How can you determine if a taxpayer has luxury automobiles? Schedule A tax

deductions allow you to deduct personal-property taxes for automobile license

fees. If the license fees exceed $2,500 it is more than likely the taxpayer owns one

or two luxury automobiles. My experience has shown that people with expensive

cars feel a sense of entitlement and justification of excess deductions.

National statistics show that taxpayers spent 10.5% of their adjusted gross income

on their mortgage. One way to determine if the taxpayer has a bigger house than

they can afford is to divide mortgage interest by the interest rate. Mortgage

balances exceeding $500,000 can strain the taxpayer’s ability to pay.

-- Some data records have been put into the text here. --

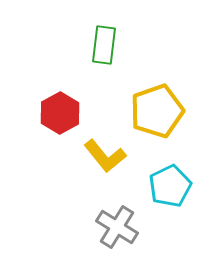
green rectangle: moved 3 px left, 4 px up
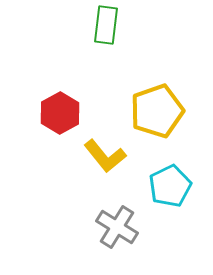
green rectangle: moved 2 px right, 20 px up
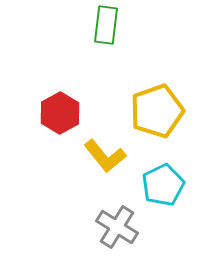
cyan pentagon: moved 7 px left, 1 px up
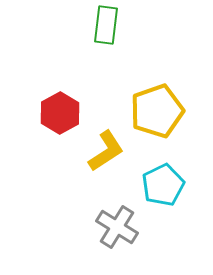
yellow L-shape: moved 1 px right, 5 px up; rotated 84 degrees counterclockwise
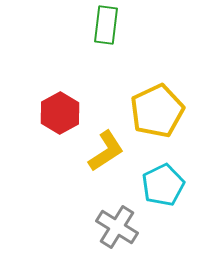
yellow pentagon: rotated 6 degrees counterclockwise
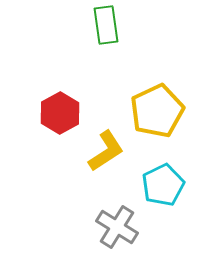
green rectangle: rotated 15 degrees counterclockwise
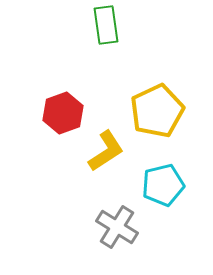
red hexagon: moved 3 px right; rotated 9 degrees clockwise
cyan pentagon: rotated 12 degrees clockwise
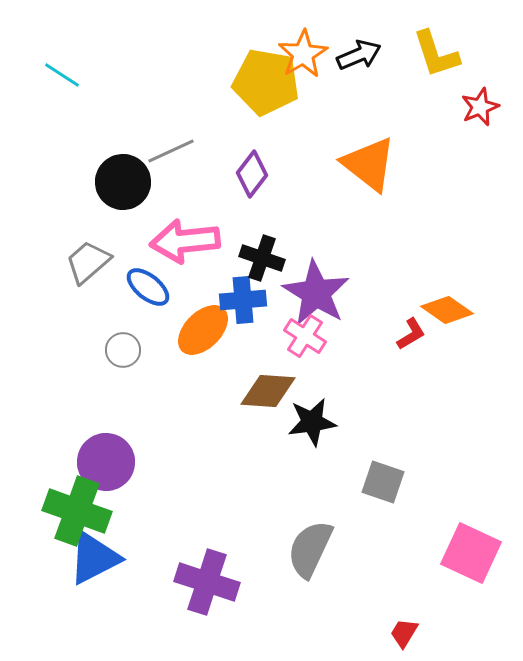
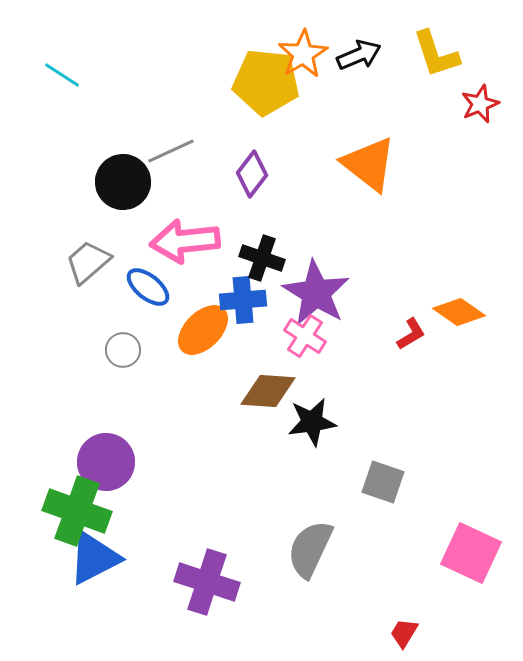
yellow pentagon: rotated 4 degrees counterclockwise
red star: moved 3 px up
orange diamond: moved 12 px right, 2 px down
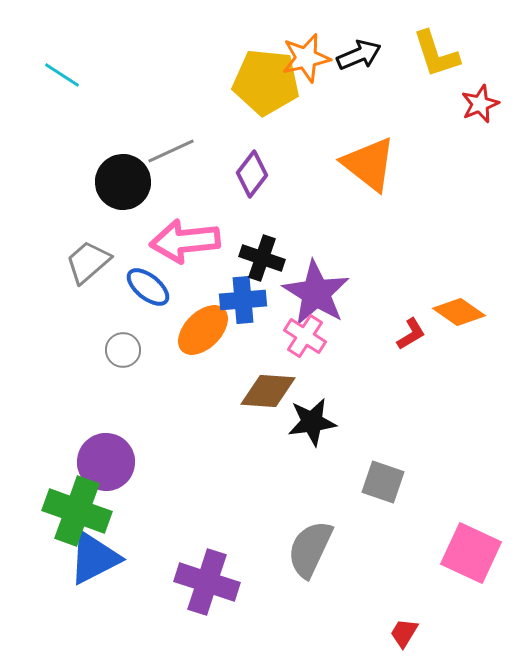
orange star: moved 3 px right, 4 px down; rotated 18 degrees clockwise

Next, a good barometer of integrity are non-cash charitable deductions. A family

reporting AGI of $150,000 will deduct $2,500 on their taxes. When the deduction

is greater than $500, the IRS requires the taxpayer to provide detailed information

regarding the type of gift, date of purchase and method of valuation. If a taxpayer

exceeds $8,000 that would fall into the excessive category. Look at the description

of the donations. Were these replaced kitchen appliances or bags of clothing carted

off to goodwill with unrealistic values?

In summary, cheating on your taxes does not become problematic until you get

caught. If you are ever in civil litigation that requires the disclosure of your tax

records, two things can happen. First, in a jury trial, the jurors will immediately be


skeptical, and this could jeopardize your entire case. Second, anyone in the

courtroom will be free to turn you into the IRS for tax fraud.